およそ十二世紀の絵ではないかと。もし、そうだとすると、千年近く前の絵ということになります。鳥羽僧正の筆とも言われているのですが。実際には何人かの僧侶の手になるものではないか、と。
鳥獣戯画ならぬ、『鳥獣虫魚』。こちらは、小説の題名。昭和三十四年に、吉行淳之介が書いた短篇。

「その頃、街の風物は、私にとってすべて石膏色だった。」

これが物語の第一行なんですね。「私」はふとしたことから、ある女に会う。彼女は画家という設定。だからというわけではないのですが。吉行淳之介はまるで絵画を描くように小説を書いた作家なのかも知れませんね。
吉行淳之介が好きだった画家が、パウル・クレー。
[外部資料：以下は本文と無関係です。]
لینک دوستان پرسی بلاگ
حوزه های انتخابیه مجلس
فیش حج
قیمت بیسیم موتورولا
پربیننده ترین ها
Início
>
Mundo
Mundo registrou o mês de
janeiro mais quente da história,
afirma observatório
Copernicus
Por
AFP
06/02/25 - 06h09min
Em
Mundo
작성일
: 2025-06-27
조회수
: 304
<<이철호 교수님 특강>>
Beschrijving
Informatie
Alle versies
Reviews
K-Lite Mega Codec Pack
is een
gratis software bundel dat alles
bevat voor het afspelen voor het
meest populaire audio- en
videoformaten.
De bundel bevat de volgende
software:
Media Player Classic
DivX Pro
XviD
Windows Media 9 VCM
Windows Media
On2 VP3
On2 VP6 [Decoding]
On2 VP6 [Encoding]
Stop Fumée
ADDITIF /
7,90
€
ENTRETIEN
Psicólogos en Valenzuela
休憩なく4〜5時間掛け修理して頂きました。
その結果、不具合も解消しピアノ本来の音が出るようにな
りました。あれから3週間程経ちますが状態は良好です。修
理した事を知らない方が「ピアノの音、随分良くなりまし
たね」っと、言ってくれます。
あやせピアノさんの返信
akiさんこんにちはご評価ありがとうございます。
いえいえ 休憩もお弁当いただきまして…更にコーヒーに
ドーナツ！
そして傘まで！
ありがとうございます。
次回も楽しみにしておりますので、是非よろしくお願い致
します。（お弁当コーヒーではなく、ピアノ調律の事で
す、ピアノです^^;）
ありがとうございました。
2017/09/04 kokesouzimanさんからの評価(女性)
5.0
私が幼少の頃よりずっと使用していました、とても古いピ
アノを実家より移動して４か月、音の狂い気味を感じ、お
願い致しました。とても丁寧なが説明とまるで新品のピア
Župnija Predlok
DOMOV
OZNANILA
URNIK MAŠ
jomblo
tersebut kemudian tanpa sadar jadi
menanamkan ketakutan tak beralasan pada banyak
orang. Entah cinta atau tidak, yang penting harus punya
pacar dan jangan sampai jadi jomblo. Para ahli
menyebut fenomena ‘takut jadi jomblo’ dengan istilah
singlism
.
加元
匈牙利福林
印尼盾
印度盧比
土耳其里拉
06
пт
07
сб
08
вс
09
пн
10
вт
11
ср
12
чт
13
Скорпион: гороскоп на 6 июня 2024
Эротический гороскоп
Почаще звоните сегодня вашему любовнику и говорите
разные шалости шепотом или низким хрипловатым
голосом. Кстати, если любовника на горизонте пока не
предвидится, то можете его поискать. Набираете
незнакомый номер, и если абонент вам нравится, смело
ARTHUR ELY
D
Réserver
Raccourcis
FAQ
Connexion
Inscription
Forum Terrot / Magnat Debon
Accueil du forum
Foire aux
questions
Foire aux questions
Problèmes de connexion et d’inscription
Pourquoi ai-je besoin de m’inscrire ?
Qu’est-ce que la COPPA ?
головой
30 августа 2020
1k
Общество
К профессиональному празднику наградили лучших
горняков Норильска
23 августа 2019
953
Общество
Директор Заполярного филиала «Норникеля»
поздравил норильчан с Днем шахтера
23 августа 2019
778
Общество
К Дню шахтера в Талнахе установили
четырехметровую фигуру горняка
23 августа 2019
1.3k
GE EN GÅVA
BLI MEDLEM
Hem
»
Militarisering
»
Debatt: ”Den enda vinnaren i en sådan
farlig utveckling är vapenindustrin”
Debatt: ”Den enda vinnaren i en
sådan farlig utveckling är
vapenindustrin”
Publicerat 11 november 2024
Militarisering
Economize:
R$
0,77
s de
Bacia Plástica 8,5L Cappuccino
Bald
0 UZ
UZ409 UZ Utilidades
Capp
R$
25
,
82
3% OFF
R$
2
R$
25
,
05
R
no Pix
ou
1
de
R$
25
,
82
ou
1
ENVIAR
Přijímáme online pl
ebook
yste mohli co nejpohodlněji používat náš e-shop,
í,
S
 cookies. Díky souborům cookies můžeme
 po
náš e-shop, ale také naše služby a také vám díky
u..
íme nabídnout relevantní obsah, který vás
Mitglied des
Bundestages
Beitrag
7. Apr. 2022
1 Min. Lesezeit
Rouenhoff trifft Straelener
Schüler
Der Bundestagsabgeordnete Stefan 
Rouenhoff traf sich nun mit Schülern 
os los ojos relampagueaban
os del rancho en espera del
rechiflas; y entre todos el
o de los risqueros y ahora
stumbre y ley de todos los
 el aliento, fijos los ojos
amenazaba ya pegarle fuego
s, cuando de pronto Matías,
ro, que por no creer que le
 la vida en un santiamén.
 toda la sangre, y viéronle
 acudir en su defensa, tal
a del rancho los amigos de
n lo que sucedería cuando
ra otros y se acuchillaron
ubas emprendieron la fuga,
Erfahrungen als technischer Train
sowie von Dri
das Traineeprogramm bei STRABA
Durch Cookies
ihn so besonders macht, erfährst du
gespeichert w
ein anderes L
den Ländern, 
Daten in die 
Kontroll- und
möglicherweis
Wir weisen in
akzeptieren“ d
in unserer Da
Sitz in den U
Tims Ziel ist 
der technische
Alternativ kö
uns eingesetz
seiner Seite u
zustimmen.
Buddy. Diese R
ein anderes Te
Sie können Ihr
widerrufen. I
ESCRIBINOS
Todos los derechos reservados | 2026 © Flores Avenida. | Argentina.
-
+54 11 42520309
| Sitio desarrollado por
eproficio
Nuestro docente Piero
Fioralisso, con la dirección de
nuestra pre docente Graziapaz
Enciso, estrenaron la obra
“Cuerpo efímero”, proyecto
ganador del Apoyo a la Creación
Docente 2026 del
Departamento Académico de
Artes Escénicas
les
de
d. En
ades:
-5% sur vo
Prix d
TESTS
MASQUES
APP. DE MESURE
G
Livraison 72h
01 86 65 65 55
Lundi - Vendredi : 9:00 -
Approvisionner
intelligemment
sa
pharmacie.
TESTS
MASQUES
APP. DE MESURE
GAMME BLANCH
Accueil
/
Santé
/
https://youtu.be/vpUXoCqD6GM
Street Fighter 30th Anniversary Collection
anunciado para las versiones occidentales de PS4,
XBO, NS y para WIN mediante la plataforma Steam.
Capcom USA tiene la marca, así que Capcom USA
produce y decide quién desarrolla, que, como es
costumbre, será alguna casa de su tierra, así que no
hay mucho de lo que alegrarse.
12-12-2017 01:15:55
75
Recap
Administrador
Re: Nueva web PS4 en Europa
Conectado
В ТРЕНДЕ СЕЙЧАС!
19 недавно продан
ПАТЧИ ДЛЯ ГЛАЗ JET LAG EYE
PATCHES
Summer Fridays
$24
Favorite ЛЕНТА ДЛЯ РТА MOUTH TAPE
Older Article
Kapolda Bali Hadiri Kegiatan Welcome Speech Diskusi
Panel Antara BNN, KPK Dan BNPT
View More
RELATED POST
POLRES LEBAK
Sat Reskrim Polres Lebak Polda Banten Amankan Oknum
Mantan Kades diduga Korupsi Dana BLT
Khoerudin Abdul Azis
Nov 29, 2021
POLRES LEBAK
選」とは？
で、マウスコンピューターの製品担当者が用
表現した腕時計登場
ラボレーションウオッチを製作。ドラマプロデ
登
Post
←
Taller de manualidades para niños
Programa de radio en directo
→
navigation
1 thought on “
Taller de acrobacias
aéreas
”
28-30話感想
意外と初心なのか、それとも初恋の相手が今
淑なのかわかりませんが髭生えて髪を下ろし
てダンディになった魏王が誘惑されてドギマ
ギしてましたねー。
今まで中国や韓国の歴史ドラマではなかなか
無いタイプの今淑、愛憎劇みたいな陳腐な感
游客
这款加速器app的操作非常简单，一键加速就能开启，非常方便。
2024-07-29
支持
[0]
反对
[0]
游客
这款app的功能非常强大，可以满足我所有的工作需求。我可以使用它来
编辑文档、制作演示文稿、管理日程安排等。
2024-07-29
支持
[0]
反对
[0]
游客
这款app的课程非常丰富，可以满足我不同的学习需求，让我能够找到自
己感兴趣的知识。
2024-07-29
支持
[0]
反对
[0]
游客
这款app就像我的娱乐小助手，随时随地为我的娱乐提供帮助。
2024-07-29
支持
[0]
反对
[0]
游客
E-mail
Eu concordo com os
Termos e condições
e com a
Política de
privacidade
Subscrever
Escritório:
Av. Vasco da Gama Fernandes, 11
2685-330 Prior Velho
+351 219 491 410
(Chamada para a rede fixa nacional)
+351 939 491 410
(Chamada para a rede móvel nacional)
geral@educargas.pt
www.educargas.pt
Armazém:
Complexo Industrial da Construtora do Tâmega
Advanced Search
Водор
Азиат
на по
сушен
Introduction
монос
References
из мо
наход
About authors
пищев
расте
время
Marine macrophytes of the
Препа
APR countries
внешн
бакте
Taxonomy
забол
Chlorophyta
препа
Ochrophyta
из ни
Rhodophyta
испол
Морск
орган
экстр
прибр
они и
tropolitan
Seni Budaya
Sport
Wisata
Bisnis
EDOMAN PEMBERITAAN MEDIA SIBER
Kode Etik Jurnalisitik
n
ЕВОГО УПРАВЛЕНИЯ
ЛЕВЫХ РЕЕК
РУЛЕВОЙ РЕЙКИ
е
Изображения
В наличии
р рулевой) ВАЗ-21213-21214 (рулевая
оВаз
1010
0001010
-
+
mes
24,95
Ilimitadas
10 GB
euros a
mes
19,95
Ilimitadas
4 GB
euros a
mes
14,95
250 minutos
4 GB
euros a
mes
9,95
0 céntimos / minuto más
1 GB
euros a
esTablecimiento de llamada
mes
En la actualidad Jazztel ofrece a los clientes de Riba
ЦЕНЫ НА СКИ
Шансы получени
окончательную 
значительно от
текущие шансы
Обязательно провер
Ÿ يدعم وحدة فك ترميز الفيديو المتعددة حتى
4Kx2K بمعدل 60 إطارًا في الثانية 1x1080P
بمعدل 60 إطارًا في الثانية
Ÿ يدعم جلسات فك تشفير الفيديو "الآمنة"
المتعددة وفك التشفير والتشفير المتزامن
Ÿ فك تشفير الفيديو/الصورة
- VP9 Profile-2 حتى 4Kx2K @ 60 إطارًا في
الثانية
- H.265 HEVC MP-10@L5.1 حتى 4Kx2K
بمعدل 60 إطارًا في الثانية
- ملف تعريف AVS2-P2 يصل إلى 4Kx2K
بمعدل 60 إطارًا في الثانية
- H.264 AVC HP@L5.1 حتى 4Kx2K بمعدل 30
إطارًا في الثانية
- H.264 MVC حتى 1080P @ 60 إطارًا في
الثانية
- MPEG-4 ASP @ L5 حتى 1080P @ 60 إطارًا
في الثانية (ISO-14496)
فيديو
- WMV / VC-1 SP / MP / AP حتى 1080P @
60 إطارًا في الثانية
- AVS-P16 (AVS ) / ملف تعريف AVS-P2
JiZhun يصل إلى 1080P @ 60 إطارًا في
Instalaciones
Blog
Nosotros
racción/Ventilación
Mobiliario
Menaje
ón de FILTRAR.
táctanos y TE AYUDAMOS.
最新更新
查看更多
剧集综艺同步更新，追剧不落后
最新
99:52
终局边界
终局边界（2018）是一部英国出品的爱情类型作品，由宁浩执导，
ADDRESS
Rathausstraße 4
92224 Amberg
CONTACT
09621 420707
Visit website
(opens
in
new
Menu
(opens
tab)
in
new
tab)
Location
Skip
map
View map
パウル・クレーについては、吉行淳之介何度か筆を執っています。
パウル・クレーがもっとも多作だったのが、1939年。この一年間で、約1,253点の絵を仕上げています。
1939年の話が出てくるミステリに、『ウォリス家の殺人』が。1981年に、D・M・ディヴァインが発表した物語。

「ウォリスは小説『低い月』(一九三九)で文学界にデビューした。」

これは登場人物の、ジェフリー・ウォリスのこと。また、こんな描写も。

「グレーのスーツは非の打ち所ない仕立てで、サヴィル・ロウの品と、ひと目でわかる。」

これは主人公の友人、デュランドの着こなし。
サヴィル・ロウではありませんが。お気に入りのスーツを着て。鳥獣戯画を観に行きたいものですね。